About this task:
After locating the line with "49: (702, 229, 20.89)" in the entries below, output it and each following line up to and including the line with "75: (256, 388, 9.45)", exactly and without pictures.

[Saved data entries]
BEGIN

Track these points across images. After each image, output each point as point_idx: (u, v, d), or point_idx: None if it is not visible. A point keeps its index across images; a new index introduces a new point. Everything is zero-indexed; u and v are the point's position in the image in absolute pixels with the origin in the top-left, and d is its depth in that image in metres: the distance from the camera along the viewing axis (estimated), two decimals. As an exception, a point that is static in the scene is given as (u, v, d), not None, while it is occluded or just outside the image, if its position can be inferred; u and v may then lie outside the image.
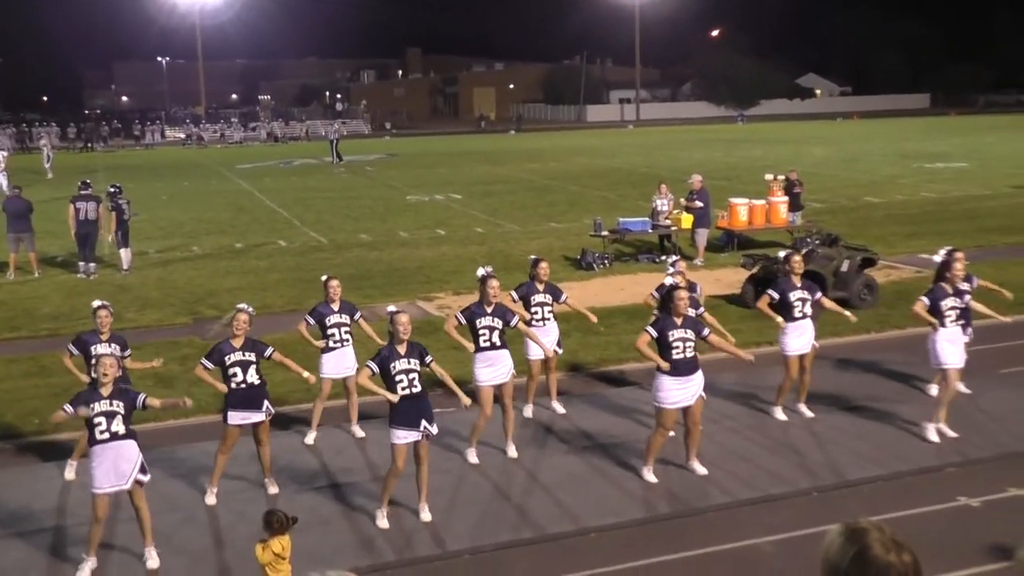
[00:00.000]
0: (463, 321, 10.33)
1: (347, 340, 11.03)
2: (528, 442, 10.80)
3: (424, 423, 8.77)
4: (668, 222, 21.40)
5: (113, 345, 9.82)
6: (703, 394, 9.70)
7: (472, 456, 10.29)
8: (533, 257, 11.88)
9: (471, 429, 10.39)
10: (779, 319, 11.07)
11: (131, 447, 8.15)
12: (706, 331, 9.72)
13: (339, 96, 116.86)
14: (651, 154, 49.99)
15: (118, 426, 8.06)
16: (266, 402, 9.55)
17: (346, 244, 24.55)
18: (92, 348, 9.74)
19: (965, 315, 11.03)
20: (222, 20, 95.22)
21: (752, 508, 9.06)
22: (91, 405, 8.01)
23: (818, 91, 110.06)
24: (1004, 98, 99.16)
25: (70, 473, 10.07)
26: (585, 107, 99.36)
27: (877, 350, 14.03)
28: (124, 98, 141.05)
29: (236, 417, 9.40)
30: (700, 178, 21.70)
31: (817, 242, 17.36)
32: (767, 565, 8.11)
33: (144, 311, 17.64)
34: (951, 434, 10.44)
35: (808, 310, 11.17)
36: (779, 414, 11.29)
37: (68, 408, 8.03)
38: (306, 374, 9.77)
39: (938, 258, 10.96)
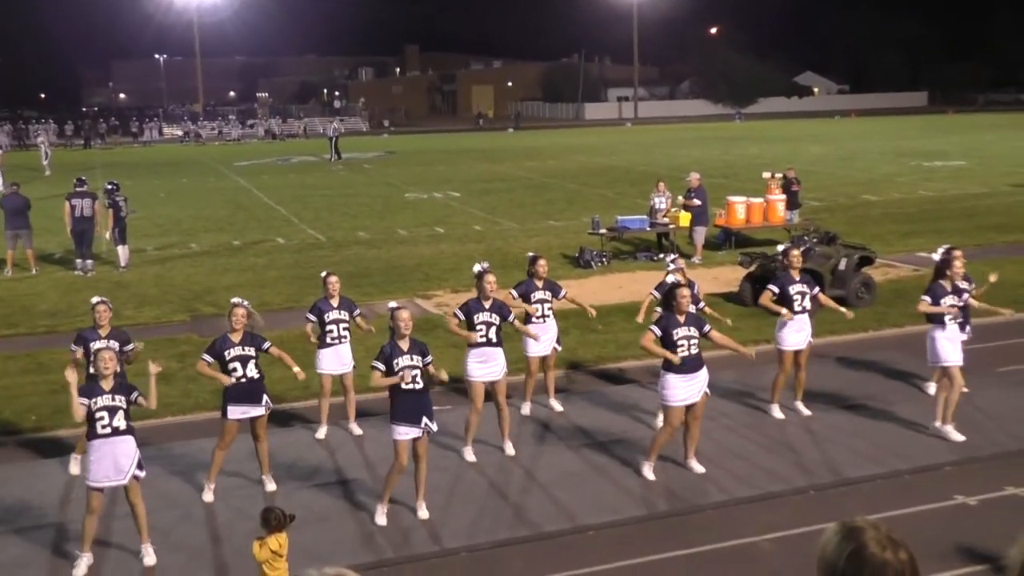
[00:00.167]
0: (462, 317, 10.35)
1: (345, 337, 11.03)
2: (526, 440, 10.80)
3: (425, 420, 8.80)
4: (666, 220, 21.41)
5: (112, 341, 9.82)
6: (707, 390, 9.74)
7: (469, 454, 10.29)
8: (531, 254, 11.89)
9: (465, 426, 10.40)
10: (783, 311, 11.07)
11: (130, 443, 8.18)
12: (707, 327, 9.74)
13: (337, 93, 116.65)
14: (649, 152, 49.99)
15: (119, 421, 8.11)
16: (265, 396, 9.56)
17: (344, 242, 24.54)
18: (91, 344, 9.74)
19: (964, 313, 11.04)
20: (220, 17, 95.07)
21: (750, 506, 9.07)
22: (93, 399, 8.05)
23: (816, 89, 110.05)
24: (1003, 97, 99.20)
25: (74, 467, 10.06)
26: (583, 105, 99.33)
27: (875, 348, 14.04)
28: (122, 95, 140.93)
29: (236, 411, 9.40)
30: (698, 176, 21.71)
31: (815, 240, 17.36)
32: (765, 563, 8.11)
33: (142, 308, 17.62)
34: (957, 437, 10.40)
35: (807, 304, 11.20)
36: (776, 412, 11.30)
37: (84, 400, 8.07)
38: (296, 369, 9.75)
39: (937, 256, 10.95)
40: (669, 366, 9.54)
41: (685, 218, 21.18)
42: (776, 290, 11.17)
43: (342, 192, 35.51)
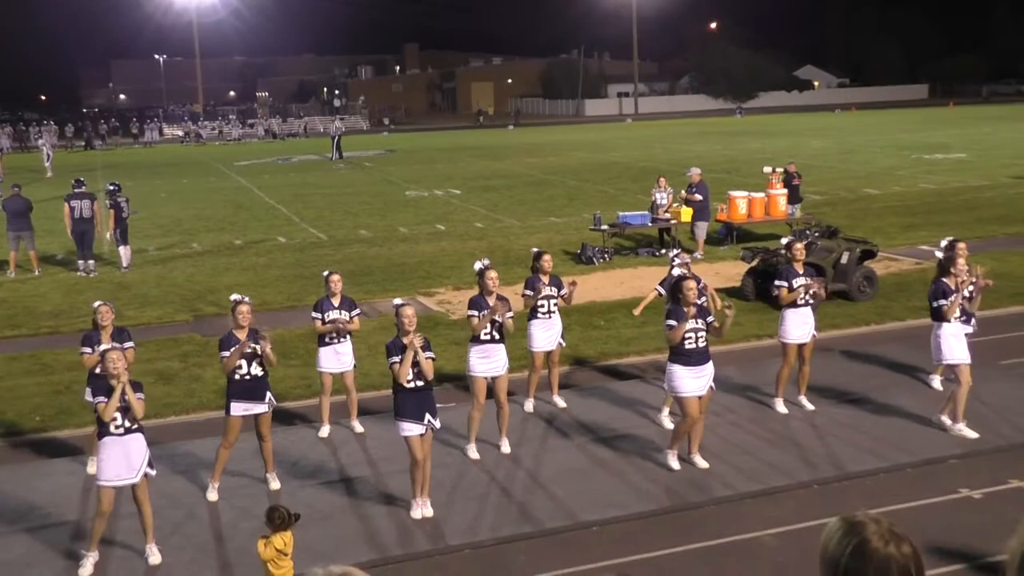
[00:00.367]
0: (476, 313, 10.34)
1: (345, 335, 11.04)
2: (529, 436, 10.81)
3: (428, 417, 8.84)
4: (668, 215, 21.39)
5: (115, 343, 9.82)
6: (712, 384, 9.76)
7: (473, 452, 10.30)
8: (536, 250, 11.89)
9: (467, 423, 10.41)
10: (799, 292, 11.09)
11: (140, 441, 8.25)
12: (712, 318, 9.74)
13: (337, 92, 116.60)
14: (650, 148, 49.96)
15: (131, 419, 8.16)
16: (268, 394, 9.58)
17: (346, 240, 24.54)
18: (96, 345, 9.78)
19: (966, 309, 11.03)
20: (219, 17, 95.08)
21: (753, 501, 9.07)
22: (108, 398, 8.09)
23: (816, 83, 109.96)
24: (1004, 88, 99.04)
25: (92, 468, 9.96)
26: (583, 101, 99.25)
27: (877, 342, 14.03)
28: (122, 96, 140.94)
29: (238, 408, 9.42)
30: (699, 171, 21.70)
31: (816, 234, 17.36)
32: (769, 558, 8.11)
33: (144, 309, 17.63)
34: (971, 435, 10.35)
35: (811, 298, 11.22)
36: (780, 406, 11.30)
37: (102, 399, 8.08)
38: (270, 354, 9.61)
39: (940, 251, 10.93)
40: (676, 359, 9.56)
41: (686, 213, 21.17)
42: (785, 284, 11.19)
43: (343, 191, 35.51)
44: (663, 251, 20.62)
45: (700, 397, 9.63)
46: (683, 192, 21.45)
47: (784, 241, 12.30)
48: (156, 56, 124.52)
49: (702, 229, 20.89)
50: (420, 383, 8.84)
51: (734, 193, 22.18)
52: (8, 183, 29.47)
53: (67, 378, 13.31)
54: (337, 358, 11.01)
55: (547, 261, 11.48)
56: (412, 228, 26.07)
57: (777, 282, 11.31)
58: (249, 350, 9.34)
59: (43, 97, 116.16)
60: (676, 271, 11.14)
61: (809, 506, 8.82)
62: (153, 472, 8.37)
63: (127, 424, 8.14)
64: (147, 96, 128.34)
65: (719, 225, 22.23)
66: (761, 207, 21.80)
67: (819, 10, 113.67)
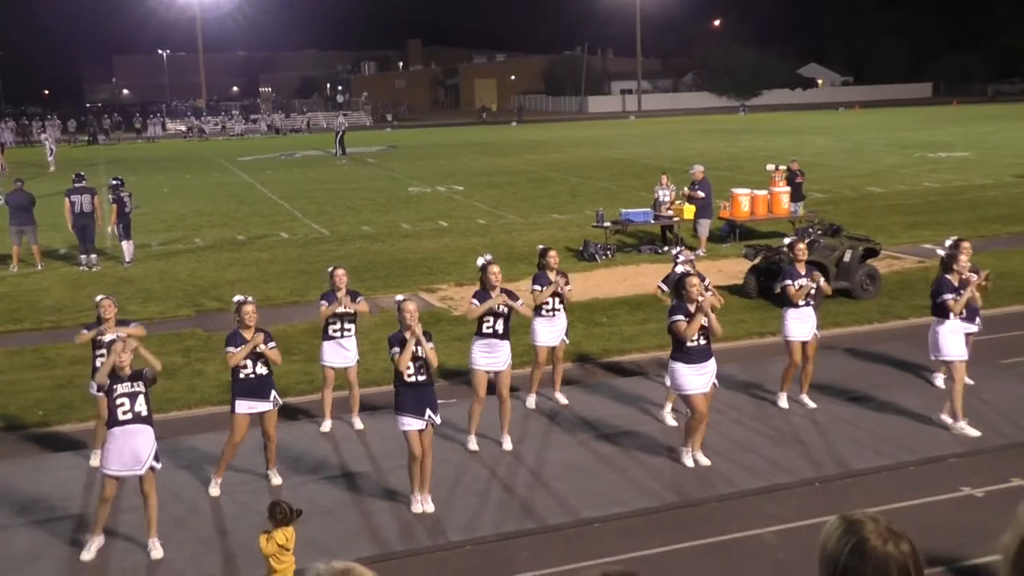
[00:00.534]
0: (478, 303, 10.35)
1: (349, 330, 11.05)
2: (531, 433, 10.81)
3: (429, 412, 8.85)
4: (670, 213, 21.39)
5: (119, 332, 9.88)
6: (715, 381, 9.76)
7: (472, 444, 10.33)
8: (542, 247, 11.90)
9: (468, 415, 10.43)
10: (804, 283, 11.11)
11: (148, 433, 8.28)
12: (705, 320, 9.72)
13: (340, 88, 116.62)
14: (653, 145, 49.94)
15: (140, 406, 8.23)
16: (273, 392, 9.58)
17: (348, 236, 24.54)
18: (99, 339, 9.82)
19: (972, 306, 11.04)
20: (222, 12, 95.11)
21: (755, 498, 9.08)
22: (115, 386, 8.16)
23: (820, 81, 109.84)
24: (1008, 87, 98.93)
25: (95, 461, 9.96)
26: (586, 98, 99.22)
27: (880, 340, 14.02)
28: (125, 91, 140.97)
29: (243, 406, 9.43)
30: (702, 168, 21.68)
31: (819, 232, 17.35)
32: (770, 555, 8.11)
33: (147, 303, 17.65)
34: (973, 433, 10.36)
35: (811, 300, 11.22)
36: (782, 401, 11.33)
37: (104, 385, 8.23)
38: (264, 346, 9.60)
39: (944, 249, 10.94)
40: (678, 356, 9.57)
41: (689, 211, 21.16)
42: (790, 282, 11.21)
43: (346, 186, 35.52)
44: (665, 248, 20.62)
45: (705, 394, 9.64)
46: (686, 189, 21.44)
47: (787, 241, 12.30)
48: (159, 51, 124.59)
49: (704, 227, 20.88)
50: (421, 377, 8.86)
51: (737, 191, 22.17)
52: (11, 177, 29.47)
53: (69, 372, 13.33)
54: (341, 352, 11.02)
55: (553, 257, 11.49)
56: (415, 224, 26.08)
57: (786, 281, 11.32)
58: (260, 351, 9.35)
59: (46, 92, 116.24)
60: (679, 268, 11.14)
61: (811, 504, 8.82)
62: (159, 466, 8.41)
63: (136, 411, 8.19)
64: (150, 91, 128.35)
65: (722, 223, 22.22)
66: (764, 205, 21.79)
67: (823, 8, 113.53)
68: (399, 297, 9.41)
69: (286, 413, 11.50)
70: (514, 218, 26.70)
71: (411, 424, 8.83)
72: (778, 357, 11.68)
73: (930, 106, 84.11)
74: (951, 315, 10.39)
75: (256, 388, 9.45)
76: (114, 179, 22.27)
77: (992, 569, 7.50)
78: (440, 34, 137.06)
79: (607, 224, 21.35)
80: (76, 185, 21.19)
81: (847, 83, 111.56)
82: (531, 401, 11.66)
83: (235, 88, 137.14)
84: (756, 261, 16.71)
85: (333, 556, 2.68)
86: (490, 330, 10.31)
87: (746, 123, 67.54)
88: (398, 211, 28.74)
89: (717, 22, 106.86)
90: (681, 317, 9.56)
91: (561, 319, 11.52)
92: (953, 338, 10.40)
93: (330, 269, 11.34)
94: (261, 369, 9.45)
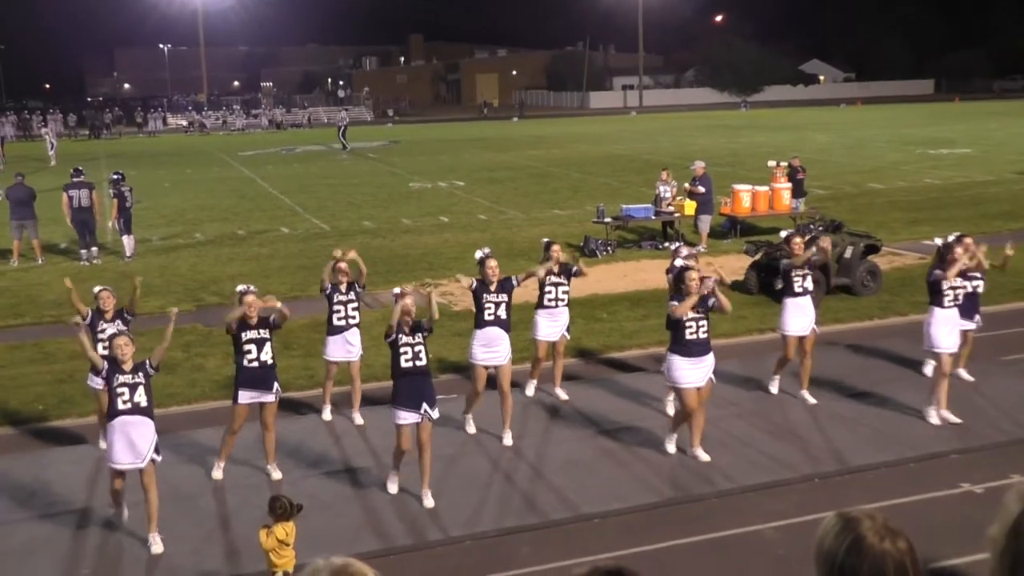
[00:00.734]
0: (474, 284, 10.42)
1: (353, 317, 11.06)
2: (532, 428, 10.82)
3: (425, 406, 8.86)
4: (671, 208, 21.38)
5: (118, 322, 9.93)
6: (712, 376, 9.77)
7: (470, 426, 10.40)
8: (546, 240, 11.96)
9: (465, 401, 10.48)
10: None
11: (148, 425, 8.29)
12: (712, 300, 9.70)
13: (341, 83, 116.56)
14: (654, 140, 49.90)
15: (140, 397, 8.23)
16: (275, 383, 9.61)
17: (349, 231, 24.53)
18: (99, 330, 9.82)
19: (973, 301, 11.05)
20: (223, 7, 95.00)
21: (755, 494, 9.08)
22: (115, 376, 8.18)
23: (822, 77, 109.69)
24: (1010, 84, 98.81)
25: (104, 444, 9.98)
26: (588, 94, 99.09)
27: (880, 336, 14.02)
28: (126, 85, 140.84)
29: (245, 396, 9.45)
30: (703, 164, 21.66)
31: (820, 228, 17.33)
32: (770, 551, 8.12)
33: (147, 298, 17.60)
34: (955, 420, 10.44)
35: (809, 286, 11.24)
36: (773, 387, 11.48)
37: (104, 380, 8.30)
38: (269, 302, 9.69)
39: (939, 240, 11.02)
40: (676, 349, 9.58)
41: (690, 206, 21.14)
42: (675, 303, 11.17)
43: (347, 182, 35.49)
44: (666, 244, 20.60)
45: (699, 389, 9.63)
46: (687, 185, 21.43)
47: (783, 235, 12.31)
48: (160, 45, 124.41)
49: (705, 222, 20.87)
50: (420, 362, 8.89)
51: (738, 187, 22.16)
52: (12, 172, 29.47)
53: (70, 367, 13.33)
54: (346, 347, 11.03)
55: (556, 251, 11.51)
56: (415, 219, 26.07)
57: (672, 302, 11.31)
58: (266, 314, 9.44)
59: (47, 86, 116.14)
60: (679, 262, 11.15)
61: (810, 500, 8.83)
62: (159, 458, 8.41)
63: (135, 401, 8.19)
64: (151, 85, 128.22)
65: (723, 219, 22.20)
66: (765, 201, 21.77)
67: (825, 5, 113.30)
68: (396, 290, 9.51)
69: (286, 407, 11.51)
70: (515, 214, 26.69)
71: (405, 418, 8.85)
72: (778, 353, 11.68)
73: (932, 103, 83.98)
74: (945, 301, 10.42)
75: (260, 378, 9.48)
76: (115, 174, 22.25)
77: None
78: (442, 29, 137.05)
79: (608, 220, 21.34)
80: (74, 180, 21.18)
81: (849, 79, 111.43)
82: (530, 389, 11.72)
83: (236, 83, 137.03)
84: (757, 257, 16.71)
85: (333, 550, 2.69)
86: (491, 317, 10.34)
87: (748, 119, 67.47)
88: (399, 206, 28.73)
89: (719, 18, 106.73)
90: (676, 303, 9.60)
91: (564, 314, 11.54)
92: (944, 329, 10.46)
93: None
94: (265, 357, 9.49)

END

Reply to the exercise:
49: (702, 229, 20.89)
50: (420, 383, 8.84)
51: (734, 193, 22.18)
52: (8, 183, 29.47)
53: (67, 378, 13.31)
54: (337, 358, 11.01)
55: (547, 261, 11.48)
56: (412, 228, 26.07)
57: (777, 282, 11.31)
58: (249, 350, 9.34)
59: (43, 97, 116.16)
60: (676, 271, 11.14)
61: (809, 506, 8.82)
62: (153, 472, 8.37)
63: (127, 424, 8.14)
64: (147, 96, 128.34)
65: (719, 225, 22.23)
66: (761, 207, 21.80)
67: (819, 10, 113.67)
[00:00.534]
0: (478, 303, 10.35)
1: (349, 330, 11.05)
2: (531, 433, 10.81)
3: (429, 412, 8.85)
4: (670, 213, 21.39)
5: (119, 332, 9.88)
6: (715, 381, 9.76)
7: (472, 444, 10.33)
8: (542, 247, 11.90)
9: (468, 415, 10.43)
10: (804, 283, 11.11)
11: (148, 433, 8.28)
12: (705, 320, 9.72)
13: (340, 88, 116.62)
14: (653, 145, 49.94)
15: (140, 406, 8.23)
16: (273, 392, 9.58)
17: (348, 236, 24.54)
18: (99, 339, 9.82)
19: (972, 306, 11.04)
20: (222, 12, 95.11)
21: (755, 498, 9.08)
22: (115, 386, 8.16)
23: (820, 81, 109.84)
24: (1008, 87, 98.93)
25: (95, 461, 9.96)
26: (586, 98, 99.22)
27: (880, 340, 14.02)
28: (125, 91, 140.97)
29: (243, 406, 9.43)
30: (702, 168, 21.68)
31: (819, 232, 17.35)
32: (770, 555, 8.11)
33: (147, 303, 17.65)
34: (973, 433, 10.36)
35: (811, 300, 11.22)
36: (782, 401, 11.33)
37: (104, 385, 8.23)
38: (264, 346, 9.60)
39: (944, 249, 10.94)
40: (678, 356, 9.57)
41: (689, 211, 21.16)
42: (790, 282, 11.21)
43: (346, 186, 35.52)
44: (665, 248, 20.62)
45: (705, 394, 9.64)
46: (686, 189, 21.44)
47: (787, 241, 12.30)
48: (159, 51, 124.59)
49: (704, 227, 20.88)
50: (421, 377, 8.86)
51: (737, 191, 22.17)
52: (11, 177, 29.47)
53: (69, 372, 13.33)
54: (341, 352, 11.02)
55: (553, 257, 11.49)
56: (415, 224, 26.08)
57: (786, 281, 11.32)
58: (260, 351, 9.35)
59: (46, 92, 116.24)
60: (679, 268, 11.14)
61: (811, 504, 8.82)
62: (159, 466, 8.41)
63: (136, 411, 8.19)
64: (150, 91, 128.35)
65: (722, 223, 22.22)
66: (764, 205, 21.79)
67: (823, 8, 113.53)
68: (399, 297, 9.41)
69: (286, 413, 11.50)
70: (514, 218, 26.70)
71: (411, 424, 8.83)
72: (778, 357, 11.68)
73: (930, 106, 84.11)
74: (951, 315, 10.39)
75: (256, 388, 9.45)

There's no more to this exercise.